■ **Written request A**: Please reproduce the records word for word, beginning at their first line and stopping after the line that contains "genus: Anthidium".

_____

Tuesday, March 15, 2016

Aiglets, Eyelets, and The Rest of the Lengthy Lace

There are still some things in the world that haven't warranted great improvement, and have not been replaced with newer inventions. I'm sure you can name a few. What immediately comes to my mind are shoelaces. Shoelaces, the bane of every kindergarten teacher's existence. Shoelaces, the things little children struggle with on their hockey and figure skates. Shoelaces, such a simple design, pieces of fabric woven into long strips, tipped with the clever but equally aggravating aiglet.

Shoelaces have no doubt looked very similar since they first originated. Oh sure, they've become fancier in pattern and colour, but nonetheless, shoelaces are shoelaces.

I remember a lot of shoelace adventures from when I was a kid. Besides the fact that my shoes were generally ugly, brown, and laced, there were the other issues involved with sporting such shoes.
 Back then, when we owned a pair of shoes, we owned a pair of shoes. The shoes would generally outlast the laces. We'd get the shoes resoled, as long as they fit, and the toes didn't protrude. Oddly, I have a vague memory of some people back then walking around with portions of their shoe soles separating, often in the toe area...a rarity nowadays.

Then, there were the laces. When that tell-tale weakened, and thinned portion of the lace began to unravel, we knew it was time to prepare for the worst. If they broke at school, you'd invariably be forced to tie a knot in the broken lace to tide you over until such time as it could be replaced. The lace then needed adjusting so that the knot fit between and not atop the eyelet holes or that would create a whole different problem.

The aiglets were another issue...that lovely little piece of metal, later plastic, at the tips of the laces. The aiglet would often disintegrate, sometimes with the help of our ***fingers, leaving a frayed shoelace tip. This would require spitting and twirling a now soggy end to create a point and get it to thread through the eyelet. If you were very lucky, it would all go through. At home, mom would trim the end to make the frays more even, but that didn't help the situation much since there was no longer a point for threading. Instead,  the spittle would just cause a large drooping mass of lace parts that would barely fit through something as large as a donut hole.  Hadn't scotch tape been invented yet? If you were lucky, a portion of lace might feed through the eyelet leaving the rest of the threads to dangle vicariously and fend for themselves. This would soon after become part of aforementioned breakage requiring a knot.

_____

■ **Written request B**: In the shoelace essay, condense the paragraph that begins "Then, there were the laces" while keeping its main facts.

■ **Source material**:
_____

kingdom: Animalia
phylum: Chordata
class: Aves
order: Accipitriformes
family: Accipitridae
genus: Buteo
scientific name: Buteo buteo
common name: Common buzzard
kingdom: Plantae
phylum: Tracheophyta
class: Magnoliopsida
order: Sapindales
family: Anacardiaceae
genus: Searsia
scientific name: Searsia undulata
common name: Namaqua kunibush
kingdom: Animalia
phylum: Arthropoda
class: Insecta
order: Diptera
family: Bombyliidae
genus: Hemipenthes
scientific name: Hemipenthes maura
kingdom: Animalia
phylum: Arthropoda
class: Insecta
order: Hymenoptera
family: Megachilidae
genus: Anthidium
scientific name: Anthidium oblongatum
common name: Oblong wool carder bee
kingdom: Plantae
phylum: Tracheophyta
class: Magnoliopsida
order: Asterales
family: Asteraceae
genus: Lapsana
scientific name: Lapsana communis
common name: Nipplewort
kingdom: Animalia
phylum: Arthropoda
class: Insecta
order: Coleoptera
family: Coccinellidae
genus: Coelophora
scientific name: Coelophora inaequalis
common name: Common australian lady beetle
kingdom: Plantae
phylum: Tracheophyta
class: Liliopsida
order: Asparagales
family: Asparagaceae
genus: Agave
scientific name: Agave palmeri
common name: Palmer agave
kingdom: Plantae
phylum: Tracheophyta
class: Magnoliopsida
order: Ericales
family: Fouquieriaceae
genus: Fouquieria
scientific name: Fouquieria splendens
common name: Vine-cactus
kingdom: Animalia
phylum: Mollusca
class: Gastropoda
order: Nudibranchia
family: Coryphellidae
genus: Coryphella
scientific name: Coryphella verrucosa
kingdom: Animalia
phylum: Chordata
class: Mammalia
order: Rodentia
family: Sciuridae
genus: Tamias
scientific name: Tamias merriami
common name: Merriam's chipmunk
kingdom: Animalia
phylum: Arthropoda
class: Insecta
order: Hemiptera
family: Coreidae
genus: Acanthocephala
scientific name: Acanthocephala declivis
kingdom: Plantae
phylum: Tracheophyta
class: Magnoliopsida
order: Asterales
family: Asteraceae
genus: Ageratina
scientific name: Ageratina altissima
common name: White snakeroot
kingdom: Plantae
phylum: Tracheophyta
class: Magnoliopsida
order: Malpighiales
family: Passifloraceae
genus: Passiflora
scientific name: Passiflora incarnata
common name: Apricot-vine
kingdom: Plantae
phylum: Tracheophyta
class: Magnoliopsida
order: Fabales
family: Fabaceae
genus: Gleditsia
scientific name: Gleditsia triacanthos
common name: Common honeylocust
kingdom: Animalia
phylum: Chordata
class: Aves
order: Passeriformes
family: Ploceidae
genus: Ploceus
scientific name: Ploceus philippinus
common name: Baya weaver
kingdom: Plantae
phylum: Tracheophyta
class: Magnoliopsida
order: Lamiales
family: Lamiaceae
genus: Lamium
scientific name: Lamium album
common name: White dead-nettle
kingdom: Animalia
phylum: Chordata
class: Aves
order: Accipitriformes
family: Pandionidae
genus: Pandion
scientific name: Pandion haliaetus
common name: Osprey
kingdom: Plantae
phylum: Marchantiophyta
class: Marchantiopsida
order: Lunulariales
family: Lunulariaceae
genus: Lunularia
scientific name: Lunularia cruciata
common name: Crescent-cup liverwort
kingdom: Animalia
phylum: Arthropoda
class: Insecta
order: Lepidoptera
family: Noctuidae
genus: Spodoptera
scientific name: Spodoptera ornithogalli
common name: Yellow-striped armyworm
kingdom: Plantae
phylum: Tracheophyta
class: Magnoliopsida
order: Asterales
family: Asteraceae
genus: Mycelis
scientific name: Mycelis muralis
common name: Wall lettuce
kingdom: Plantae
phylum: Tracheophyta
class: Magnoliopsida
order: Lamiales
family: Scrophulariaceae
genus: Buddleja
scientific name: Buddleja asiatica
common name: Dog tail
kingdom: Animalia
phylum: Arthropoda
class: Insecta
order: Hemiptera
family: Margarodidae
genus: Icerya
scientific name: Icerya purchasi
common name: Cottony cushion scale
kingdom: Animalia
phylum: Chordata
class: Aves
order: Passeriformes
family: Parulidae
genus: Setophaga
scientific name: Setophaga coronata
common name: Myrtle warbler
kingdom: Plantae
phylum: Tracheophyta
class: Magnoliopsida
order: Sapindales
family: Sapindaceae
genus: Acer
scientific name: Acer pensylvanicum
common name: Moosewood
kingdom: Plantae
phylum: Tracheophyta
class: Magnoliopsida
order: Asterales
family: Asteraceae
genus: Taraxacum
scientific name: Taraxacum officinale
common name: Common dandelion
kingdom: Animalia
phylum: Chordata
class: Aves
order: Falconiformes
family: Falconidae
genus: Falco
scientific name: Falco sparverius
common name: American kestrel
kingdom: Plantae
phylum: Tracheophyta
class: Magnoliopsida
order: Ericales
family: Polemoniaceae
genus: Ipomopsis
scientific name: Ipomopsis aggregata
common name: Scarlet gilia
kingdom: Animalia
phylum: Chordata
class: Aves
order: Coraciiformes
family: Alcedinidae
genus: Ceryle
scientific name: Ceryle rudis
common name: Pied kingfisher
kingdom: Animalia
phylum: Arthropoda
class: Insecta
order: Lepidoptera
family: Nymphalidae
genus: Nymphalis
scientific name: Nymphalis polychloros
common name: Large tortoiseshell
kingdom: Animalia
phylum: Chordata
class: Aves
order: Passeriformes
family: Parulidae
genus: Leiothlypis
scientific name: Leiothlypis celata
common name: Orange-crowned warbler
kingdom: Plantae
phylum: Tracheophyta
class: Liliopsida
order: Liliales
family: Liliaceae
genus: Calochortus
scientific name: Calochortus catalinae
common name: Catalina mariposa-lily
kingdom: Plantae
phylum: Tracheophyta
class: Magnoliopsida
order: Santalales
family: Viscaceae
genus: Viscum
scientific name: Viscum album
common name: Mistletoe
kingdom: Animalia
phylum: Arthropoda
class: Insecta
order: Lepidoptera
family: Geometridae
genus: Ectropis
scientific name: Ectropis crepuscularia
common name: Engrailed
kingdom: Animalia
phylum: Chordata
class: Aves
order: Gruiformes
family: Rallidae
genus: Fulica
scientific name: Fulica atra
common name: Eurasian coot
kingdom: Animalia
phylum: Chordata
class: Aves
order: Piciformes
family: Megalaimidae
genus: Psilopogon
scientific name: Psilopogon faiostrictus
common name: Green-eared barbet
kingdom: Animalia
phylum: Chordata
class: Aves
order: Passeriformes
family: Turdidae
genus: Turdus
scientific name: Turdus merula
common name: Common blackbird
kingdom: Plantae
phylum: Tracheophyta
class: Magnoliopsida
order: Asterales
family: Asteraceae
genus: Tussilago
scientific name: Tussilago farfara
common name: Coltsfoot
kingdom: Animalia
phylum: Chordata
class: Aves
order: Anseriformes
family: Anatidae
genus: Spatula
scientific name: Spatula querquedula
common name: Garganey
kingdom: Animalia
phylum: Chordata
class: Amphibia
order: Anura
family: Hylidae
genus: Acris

_____

■ **Worked answer A**:
kingdom: Animalia
phylum: Chordata
class: Aves
order: Accipitriformes
family: Accipitridae
genus: Buteo
scientific name: Buteo buteo
common name: Common buzzard
kingdom: Plantae
phylum: Tracheophyta
class: Magnoliopsida
order: Sapindales
family: Anacardiaceae
genus: Searsia
scientific name: Searsia undulata
common name: Namaqua kunibush
kingdom: Animalia
phylum: Arthropoda
class: Insecta
order: Diptera
family: Bombyliidae
genus: Hemipenthes
scientific name: Hemipenthes maura
kingdom: Animalia
phylum: Arthropoda
class: Insecta
order: Hymenoptera
family: Megachilidae
genus: Anthidium

■ **Worked answer B**: A thinned, unraveling spot on a lace warned that it would soon break. If it broke at school, you had to knot it to last until it could be replaced. Then you adjusted the lace so the knot sat between the eyelet holes rather than on top of them, which would create another problem.